You might think that taking a flight at night would be your best option, but late flights aren't so great with toddlers. Saldana noticed that those flights disrupted her kids' sleep schedule and kept them up, so they've changed their travel schedule.

“One thing we’ve learned is if we take an afternoon flight, it’s easier for us because then they get to be awake and blow off all this energy and then they naturally get tired,” Saldana, told PEOPLE. “If we take a 3 or 4 p.m. flight, they play, they eat, they get tired, we put them to sleep and then we’re also able to indulge in a little glass of champagne, read a little, watch a movie, it’s great." Champagne for the WIN!

2. Bring snacks.

If you're one of those parents blessed to have toddlers that will eat anything, then get on out of here. The rest of us understand why Saldana doesn't pack light when it comes to kid-approved snacks.

“We pack snacks because kids tend to be very particular with their eating and they’re creatures of habit—that way you always have something to fall back on in case they don’t want the meals that are being served,” she says.

3. Let them move.

Kids aren't designed to sit still, and it's pretty unreasonable to expect them to do so for extended periods of time. Saldana suggests letting "them walk whenever the seat-belt sign is not on." Of course, she's not suggesting you let them run up and down the aisles or anything. Just let them move and interact with the flight attendants so they don't lose their little freakin' minds.

4. Keep them entertained.

This one might sound like a no-brainer, but chances are your kids aren't going to enjoy reading the in-flight magazine. Do like Saldana and family by packing individual backpacks with coloring books and their favorite toys. Let them use headphones and electronic devices for whatever amount of time you feel comfortable with.

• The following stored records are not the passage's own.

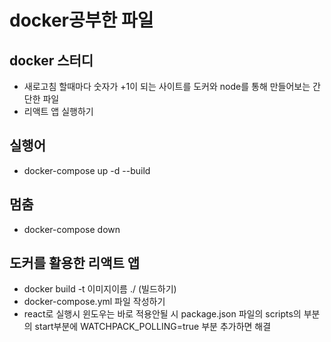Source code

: # docker공부한 파일
## docker 스터디 
- 새로고침 할때마다 숫자가 +1이 되는 사이트를 도커와 node를 통해 만들어보는 간단한 파일 
- 리액트 앱 실행하기
## 실행어 
- docker-compose up -d --build 
## 멈춤 
- docker-compose down
## 도커를 활용한 리액트 앱
- docker build -t 이미지이름 ./ (빌드하기)
- docker-compose.yml 파일 작성하기
- react로 실행시 윈도우는 바로 적용안될 시 package.json 파일의 scripts의 부분의 start부분에 WATCHPACK_POLLING=true 부분 추가하면 해결
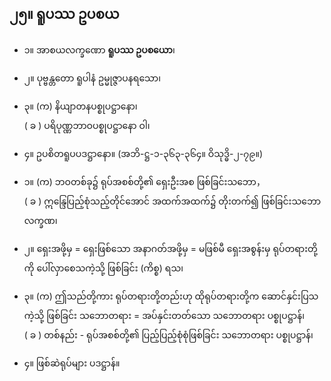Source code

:## ၂၅။ ရူပဿ ဥပစယ

- ၁။ အာစယလက္ခဏော **ရူပဿ ဥပစယော**၊
- ၂။ ပုဗ္ဗန္တတော ရူပါနံ ဥမ္မုဇ္ဇာပနရသော၊
- ၃။ (က) နိယျာတနပစ္စုပဋ္ဌာနော၊ <br>( ခ ) ပရိပုဏ္ဏဘာဝပစ္စုပဋ္ဌာနော ဝါ၊
  
- ၄။ ဥပစိတရူပပဒဋ္ဌာနော။ (အဘိ-ဋ္ဌ-၁-၃၆၃-၃၆၄။ ဝိသုဒ္ဓိ-၂-၇၉။)

- ၁။ (က) ဘဝတစ်ခု၌ ရုပ်အစစ်တို့၏ ရှေးဦးအစ ဖြစ်ခြင်းသဘော，
<br>( ခ ) ဣန္ဒြေပြည့်စုံသည့်တိုင်အောင် အထက်အထက်၌ တိုးတက်၍ ဖြစ်ခြင်းသဘော                            <r>လက္ခဏ၊</r>

- ၂။ ရှေးအဖို့မှ = ရှေးဖြစ်သော အနာဂတ်အဖို့မှ = မဖြစ်မီ ရှေးအစွန်းမှ ရုပ်တရားတို့ကို ပေါ်လှာစေသကဲ့သို့ ဖြစ်ခြင်း <r>(ကိစ္စ) ရသ၊</r>
- ၃။ (က) ဤသည်တို့ကား ရုပ်တရားတို့တည်းဟု ထိုရုပ်တရားတို့က ဆောင်နှင်းပြသကဲ့သို့ ဖြစ်ခြင်း သဘောတရား = အပ်နှင်းတတ်သော သဘောတရား      <r>ပစ္စုပဋ္ဌာန်၊</r>
<br>( ခ ) တစ်နည်း - ရုပ်အစစ်တို့၏ ပြည့်ပြည့်စုံစုံဖြစ်ခြင်း သဘောတရား                             <r>ပစ္စုပဋ္ဌာန်၊</r>

- ၄။ ဖြစ်ဆဲရုပ်များ                    <r>ပဒဋ္ဌာန်။</r>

5. Remember that kids are NOT a nuisance no matter how much side-eye you get from other passengers.

“We’re looking down at children and we’re seeing children as a nuisance,” she says. “You know when you go to restaurants or you go to a lounge and you’re waiting with your child for your flight, if your child is being rambunctious and being themselves, it disrupts others when, in reality, it shouldn't.”

Truer words were never spoken.

Follow these tips and find what works best for your family when traveling. Don't let the stigma of traveling with kids keep you from sharing the world with your kids. After all, how will children learn to behave in public or while traveling, if we never take them anywhere?